Write out the stretch of the IOThreads document from "How to program" through "on POSIX hosts)", word for word.

Exercise text —
——————————

[qemu.git] / docs / multiple-iothreads.txt

Copyright (c) 2014 Red Hat Inc.

This work is licensed under the terms of the GNU GPL, version 2 or later.  See
the COPYING file in the top-level directory.


This document explains the IOThread feature and how to write code that runs
outside the QEMU global mutex.

The main loop and IOThreads
---------------------------
QEMU is an event-driven program that can do several things at once using an
event loop.  The VNC server and the QMP monitor are both processed from the
same event loop, which monitors their file descriptors until they become
readable and then invokes a callback.

The default event loop is called the main loop (see main-loop.c).  It is
possible to create additional event loop threads using -object
iothread,id=my-iothread.

Side note: The main loop and IOThread are both event loops but their code is
not shared completely.  Sometimes it is useful to remember that although they
are conceptually similar they are currently not interchangeable.

Why IOThreads are useful
------------------------
IOThreads allow the user to control the placement of work.  The main loop is a
scalability bottleneck on hosts with many CPUs.  Work can be spread across
several IOThreads instead of just one main loop.  When set up correctly this
can improve I/O latency and reduce jitter seen by the guest.

The main loop is also deeply associated with the QEMU global mutex, which is a
scalability bottleneck in itself.  vCPU threads and the main loop use the QEMU
global mutex to serialize execution of QEMU code.  This mutex is necessary
because a lot of QEMU's code historically was not thread-safe.

The fact that all I/O processing is done in a single main loop and that the
QEMU global mutex is contended by all vCPU threads and the main loop explain
why it is desirable to place work into IOThreads.

The experimental virtio-blk data-plane implementation has been benchmarked and
shows these effects:
ftp://public.dhe.ibm.com/linux/pdfs/KVM_Virtualized_IO_Performance_Paper.pdf

How to program for IOThreads
----------------------------
The main difference between legacy code and new code that can run in an
IOThread is dealing explicitly with the event loop object, AioContext
(see include/block/aio.h).  Code that only works in the main loop
implicitly uses the main loop's AioContext.  Code that supports running
in IOThreads must be aware of its AioContext.

AioContext supports the following services:
 * File descriptor monitoring (read/write/error on POSIX hosts)
 * Event notifiers (inter-thread signalling)
 * Timers
 * Bottom Halves (BH) deferred callbacks

There are several old APIs that use the main loop AioContext:
 * LEGACY qemu_aio_set_fd_handler() - monitor a file descriptor
 * LEGACY qemu_aio_set_event_notifier() - monitor an event notifier
 * LEGACY timer_new_ms() - create a timer
 * LEGACY qemu_bh_new() - create a BH
 * LEGACY qemu_aio_wait() - run an event loop iteration

Since they implicitly work on the main loop they cannot be used in code that
runs in an IOThread.  They might cause a crash or deadlock if called from an
IOThread since the QEMU global mutex is not held.

——————————

Transcribed page contents:
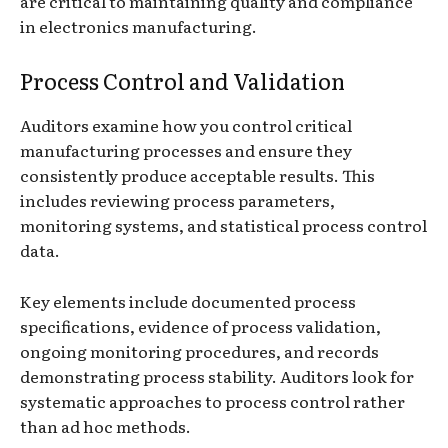
are critical to maintaining quality and compliance
in electronics manufacturing.
Process Control and Validation
Auditors examine how you control critical
manufacturing processes and ensure they
consistently produce acceptable results. This
includes reviewing process parameters,
monitoring systems, and statistical process control
data.
Key elements include documented process
specifications, evidence of process validation,
ongoing monitoring procedures, and records
demonstrating process stability. Auditors look for
systematic approaches to process control rather
than ad hoc methods.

——————————

Task output —
How to program for IOThreads
----------------------------
The main difference between legacy code and new code that can run in an
IOThread is dealing explicitly with the event loop object, AioContext
(see include/block/aio.h).  Code that only works in the main loop
implicitly uses the main loop's AioContext.  Code that supports running
in IOThreads must be aware of its AioContext.

AioContext supports the following services:
 * File descriptor monitoring (read/write/error on POSIX hosts)